Por eso, en una sociedad virtualizada que frente al poder se polariza entre followers de lo políticamente correcto e irreverentes disfrazados de bufones, las viñetas de ilustradores gráficos como Puebla, Forges, Gallego y Rey y tantos otros ejercen el papel de los olvidados y auténticos bufones. Son ventanas en la prensa que renuevan el aire estancado frente a lo establecido. Desde el humor inteligente nos remueven y nos hace cuestionar los relatos de la realidad. Sus lápices, como bisturíes, diseccionan nuestras conciencias para retarnos a pensar más, diferente o simplemente mejor. Nos regalan espacios donde guarecernos de la parálisis del conformismo social frente al poder, de lo políticamente correcto y de la zafiedad de quienes confunden inteligencia con irreverencia.

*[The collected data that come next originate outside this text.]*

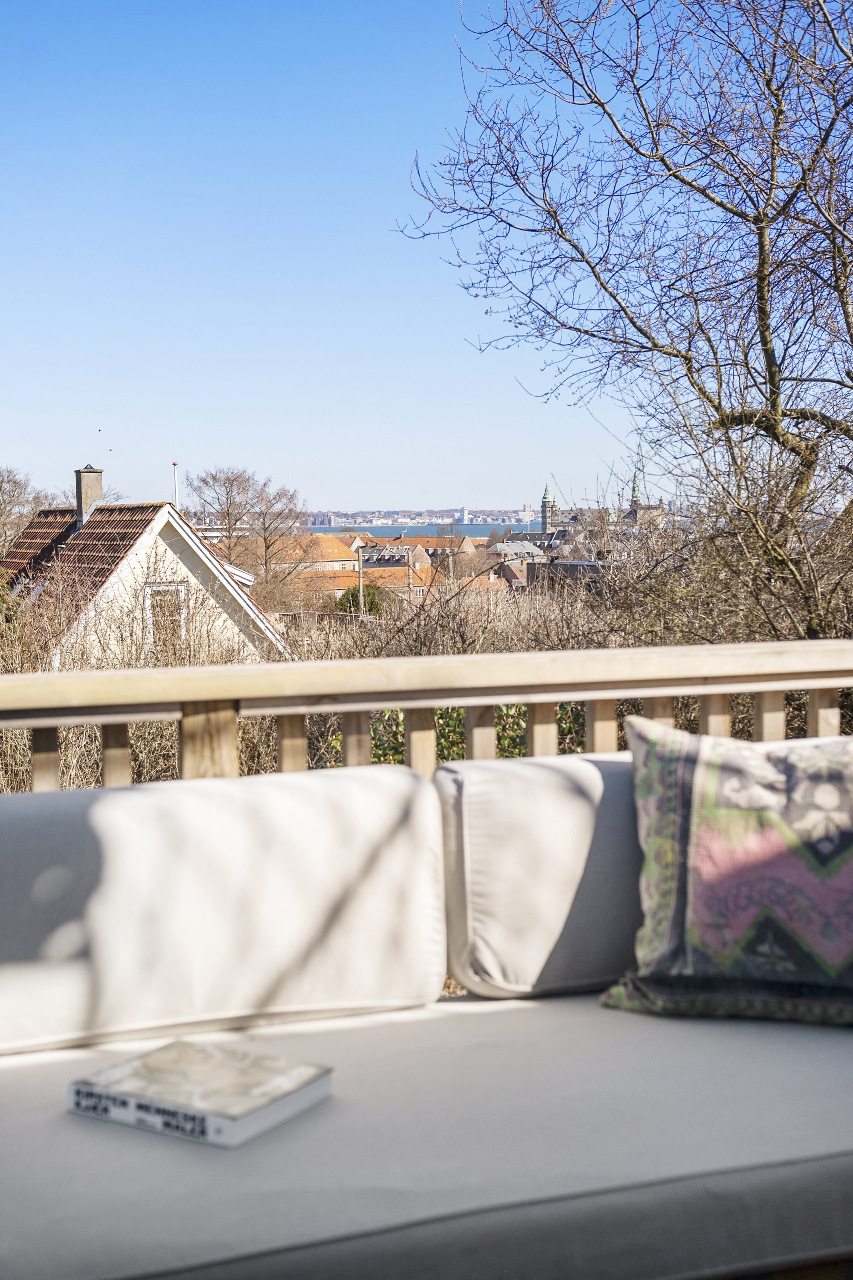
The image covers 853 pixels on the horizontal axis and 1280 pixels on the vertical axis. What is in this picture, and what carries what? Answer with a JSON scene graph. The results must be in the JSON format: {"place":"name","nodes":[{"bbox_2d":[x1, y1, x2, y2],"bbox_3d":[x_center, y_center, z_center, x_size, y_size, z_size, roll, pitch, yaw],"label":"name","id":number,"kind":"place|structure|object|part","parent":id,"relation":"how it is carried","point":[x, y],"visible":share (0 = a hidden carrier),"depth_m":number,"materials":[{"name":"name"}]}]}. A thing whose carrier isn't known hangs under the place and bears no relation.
{"place":"outdoors","nodes":[
{"label":"outdoors","id":0,"kind":"place"},
{"bbox_2d":[0,488,290,664],"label":"house","id":1,"kind":"structure","parent":0,"point":[182,547],"depth_m":25.42,"materials":[{"name":"white paint"}]},
{"bbox_2d":[74,465,104,528],"bbox_3d":[-6.167,-2.493,27.154,0.470,1.321,0.478,-2,5,-13],"label":"chimney","id":2,"kind":"object","parent":1,"relation":"on","point":[80,497],"visible":0.79,"depth_m":26.98,"materials":[{"name":"grey stone"}]},
{"bbox_2d":[144,581,189,652],"bbox_3d":[-3.835,-0.280,21.951,0.615,1.422,0.328,-2,5,-13],"label":"window","id":3,"kind":"structure","parent":1,"relation":"in","point":[182,620],"depth_m":22.03,"materials":[{"name":"white"}]},
{"bbox_2d":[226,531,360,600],"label":"house","id":4,"kind":"structure","parent":0,"point":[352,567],"materials":[{"name":"orange tile"}]},
{"bbox_2d":[0,0,780,510],"label":"sky","id":5,"kind":"structure","parent":0,"point":[8,449],"materials":[{"name":"blue"}]},
{"bbox_2d":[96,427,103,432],"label":"bird","id":6,"kind":"object","parent":5,"relation":"in","point":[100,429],"visible":0.95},
{"bbox_2d":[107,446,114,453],"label":"bird","id":7,"kind":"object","parent":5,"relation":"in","point":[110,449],"visible":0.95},
{"bbox_2d":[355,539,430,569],"label":"building","id":8,"kind":"structure","parent":0,"point":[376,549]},
{"bbox_2d":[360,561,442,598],"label":"house","id":9,"kind":"structure","parent":0,"point":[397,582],"materials":[{"name":"orange tile"}]},
{"bbox_2d":[305,523,522,539],"label":"sea","id":10,"kind":"structure","parent":0,"point":[488,527],"materials":[{"name":"blue liquid"}]},
{"bbox_2d":[302,506,543,531],"label":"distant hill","id":11,"kind":"structure","parent":0,"point":[496,514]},
{"bbox_2d":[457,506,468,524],"label":"tower","id":12,"kind":"structure","parent":11,"relation":"on","point":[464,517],"materials":[{"name":"white"}]},
{"bbox_2d":[402,535,480,560],"label":"building","id":13,"kind":"structure","parent":0,"point":[441,544],"materials":[{"name":"brick"}]},
{"bbox_2d":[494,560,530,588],"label":"house","id":14,"kind":"structure","parent":0,"point":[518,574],"materials":[{"name":"brick"}]},
{"bbox_2d":[488,539,547,564],"label":"building","id":15,"kind":"structure","parent":0,"point":[528,547],"materials":[{"name":"stone"}]},
{"bbox_2d":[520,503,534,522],"label":"building","id":16,"kind":"structure","parent":0,"point":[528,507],"materials":[{"name":"white stone"}]},
{"bbox_2d":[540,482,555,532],"label":"tower","id":17,"kind":"structure","parent":0,"point":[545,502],"materials":[{"name":"stone"}]},
{"bbox_2d":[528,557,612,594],"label":"dark building","id":18,"kind":"structure","parent":0,"point":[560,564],"depth_m":22.69,"materials":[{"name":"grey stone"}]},
{"bbox_2d":[543,471,664,534],"label":"castle","id":19,"kind":"structure","parent":0,"point":[545,502],"materials":[{"name":"grey stone"}]},
{"label":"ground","id":20,"kind":"structure","parent":0},
{"bbox_2d":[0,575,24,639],"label":"shrub","id":21,"kind":"object","parent":20,"relation":"on","point":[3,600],"visible":0.52,"depth_m":17.43,"materials":[{"name":"green plant"}]},
{"bbox_2d":[0,465,56,555],"label":"bare tree","id":22,"kind":"object","parent":20,"relation":"on","point":[8,482],"visible":0.77,"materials":[{"name":"plant"}]},
{"bbox_2d":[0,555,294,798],"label":"bare shrub","id":23,"kind":"object","parent":20,"relation":"on","point":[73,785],"visible":0.33,"depth_m":9.54,"materials":[{"name":"plant"}]},
{"bbox_2d":[171,461,180,509],"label":"flagpole","id":24,"kind":"object","parent":20,"relation":"on","point":[175,464],"visible":0.35,"depth_m":39.55,"materials":[{"name":"white"}]},
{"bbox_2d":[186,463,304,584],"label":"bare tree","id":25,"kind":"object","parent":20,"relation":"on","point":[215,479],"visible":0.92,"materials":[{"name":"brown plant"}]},
{"bbox_2d":[356,541,365,615],"bbox_3d":[-1.600,-0.642,36.889,0.260,3.867,0.430,-2,5,-13],"label":"pole","id":26,"kind":"object","parent":20,"relation":"on","point":[362,597],"visible":0.54,"depth_m":36.73,"materials":[{"name":"brown wood"}]},
{"bbox_2d":[337,582,390,616],"bbox_3d":[-1.527,-0.358,36.758,1.888,2.065,1.971,0,5,6],"label":"shrub","id":27,"kind":"object","parent":20,"relation":"on","point":[371,600],"visible":0.43,"depth_m":36.32,"materials":[{"name":"green plant"}]},
{"bbox_2d":[0,640,852,793],"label":"wooden railing","id":28,"kind":"object","parent":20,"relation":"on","point":[469,702],"visible":0.56,"depth_m":2.96,"materials":[{"name":"brown wood"}]},
{"label":"baluster","id":29,"kind":"part","parent":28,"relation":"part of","materials":[{"name":"brown wood"}]},
{"label":"baluster","id":30,"kind":"part","parent":28,"relation":"part of","materials":[{"name":"brown wood"}]},
{"label":"baluster","id":31,"kind":"part","parent":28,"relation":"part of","materials":[{"name":"brown wood"}]},
{"label":"baluster","id":32,"kind":"part","parent":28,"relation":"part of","materials":[{"name":"brown wood"}]},
{"bbox_2d":[0,530,852,797],"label":"hedge","id":33,"kind":"object","parent":20,"relation":"on","point":[257,722],"visible":0.28,"depth_m":9.98,"materials":[{"name":"plant"}]},
{"bbox_2d":[0,989,852,1279],"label":"seat cushion","id":34,"kind":"object","parent":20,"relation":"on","point":[431,1020],"visible":0.91,"depth_m":1.72,"materials":[{"name":"grey fabric"}]},
{"bbox_2d":[66,1038,333,1147],"bbox_3d":[-0.282,0.564,1.866,0.262,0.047,0.207,2,5,31],"label":"book","id":35,"kind":"object","parent":34,"relation":"on","point":[78,1088],"visible":0.95,"depth_m":1.82,"materials":[{"name":"white paper"}]},
{"bbox_2d":[0,762,447,1055],"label":"back cushion","id":36,"kind":"object","parent":34,"relation":"on","point":[177,995],"visible":0.99,"depth_m":2.18,"materials":[{"name":"white fabric"}]},
{"bbox_2d":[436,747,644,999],"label":"back cushion","id":37,"kind":"object","parent":34,"relation":"on","point":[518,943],"visible":0.66,"depth_m":2.30,"materials":[{"name":"fabric"}]},
{"bbox_2d":[600,715,852,1027],"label":"patterned pillow","id":38,"kind":"object","parent":34,"relation":"on","point":[710,837],"visible":1,"depth_m":2.25,"materials":[{"name":"fabric"}]},
{"bbox_2d":[363,701,584,769],"bbox_3d":[0.355,0.625,7.822,2.132,1.290,1.510,-2,5,-13],"label":"green shrub","id":39,"kind":"object","parent":20,"relation":"on","point":[399,760],"visible":0.14,"depth_m":7.74,"materials":[{"name":"green plant"}]},
{"bbox_2d":[391,0,852,633],"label":"bare tree","id":40,"kind":"object","parent":20,"relation":"on","point":[834,266],"visible":0.99,"depth_m":9.23,"materials":[{"name":"plant"}]},
{"bbox_2d":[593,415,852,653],"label":"bare shrub","id":41,"kind":"object","parent":20,"relation":"on","point":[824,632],"visible":0.62,"depth_m":9.72,"materials":[{"name":"plant"}]}
]}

Y es que el humor es algo muy serio. Nos permite transcender, tomar distancia sin evadir nuestro compromiso con la realidad y parodiarnos inteligentemente para poder progresar. Mientras no entendamos esto, inevitablemente nos veremos abocados a una sociedad carente de humor, colmada de posverdades y oliendo a podrido como aquella Dinamarca de Hamlet.
Publicado en La Verdad el 19 de diciembre de 2018.